— Task to carry out —
Copy the records below exactly as they are written.

○ ○ ○

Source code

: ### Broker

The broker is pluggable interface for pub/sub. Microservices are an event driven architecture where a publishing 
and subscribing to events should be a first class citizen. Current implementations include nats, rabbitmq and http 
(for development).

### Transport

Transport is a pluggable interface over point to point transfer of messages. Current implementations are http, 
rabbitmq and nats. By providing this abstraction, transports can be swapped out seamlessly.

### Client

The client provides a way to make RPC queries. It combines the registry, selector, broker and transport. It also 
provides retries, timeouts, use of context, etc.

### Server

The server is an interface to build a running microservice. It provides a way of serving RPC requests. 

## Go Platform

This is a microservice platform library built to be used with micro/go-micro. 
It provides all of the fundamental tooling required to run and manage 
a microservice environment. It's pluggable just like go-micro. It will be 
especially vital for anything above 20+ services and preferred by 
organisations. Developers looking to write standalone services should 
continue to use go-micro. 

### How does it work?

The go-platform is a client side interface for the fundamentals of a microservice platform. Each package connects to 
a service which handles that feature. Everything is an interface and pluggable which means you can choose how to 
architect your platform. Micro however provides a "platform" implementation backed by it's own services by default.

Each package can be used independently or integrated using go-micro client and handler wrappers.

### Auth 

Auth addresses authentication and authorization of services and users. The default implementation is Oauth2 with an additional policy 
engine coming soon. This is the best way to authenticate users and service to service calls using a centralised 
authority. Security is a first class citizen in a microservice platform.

○ ○ ○

— Answer to the exercise —
Source code

: ### Broker

The broker is pluggable interface for pub/sub. Microservices are an event driven architecture where a publishing 
and subscribing to events should be a first class citizen. Current implementations include nats, rabbitmq and http 
(for development).

### Transport

Transport is a pluggable interface over point to point transfer of messages. Current implementations are http, 
rabbitmq and nats. By providing this abstraction, transports can be swapped out seamlessly.

### Client

The client provides a way to make RPC queries. It combines the registry, selector, broker and transport. It also 
provides retries, timeouts, use of context, etc.

### Server

The server is an interface to build a running microservice. It provides a way of serving RPC requests. 

## Go Platform

This is a microservice platform library built to be used with micro/go-micro. 
It provides all of the fundamental tooling required to run and manage 
a microservice environment. It's pluggable just like go-micro. It will be 
especially vital for anything above 20+ services and preferred by 
organisations. Developers looking to write standalone services should 
continue to use go-micro. 

### How does it work?

The go-platform is a client side interface for the fundamentals of a microservice platform. Each package connects to 
a service which handles that feature. Everything is an interface and pluggable which means you can choose how to 
architect your platform. Micro however provides a "platform" implementation backed by it's own services by default.

Each package can be used independently or integrated using go-micro client and handler wrappers.

### Auth 

Auth addresses authentication and authorization of services and users. The default implementation is Oauth2 with an additional policy 
engine coming soon. This is the best way to authenticate users and service to service calls using a centralised 
authority. Security is a first class citizen in a microservice platform.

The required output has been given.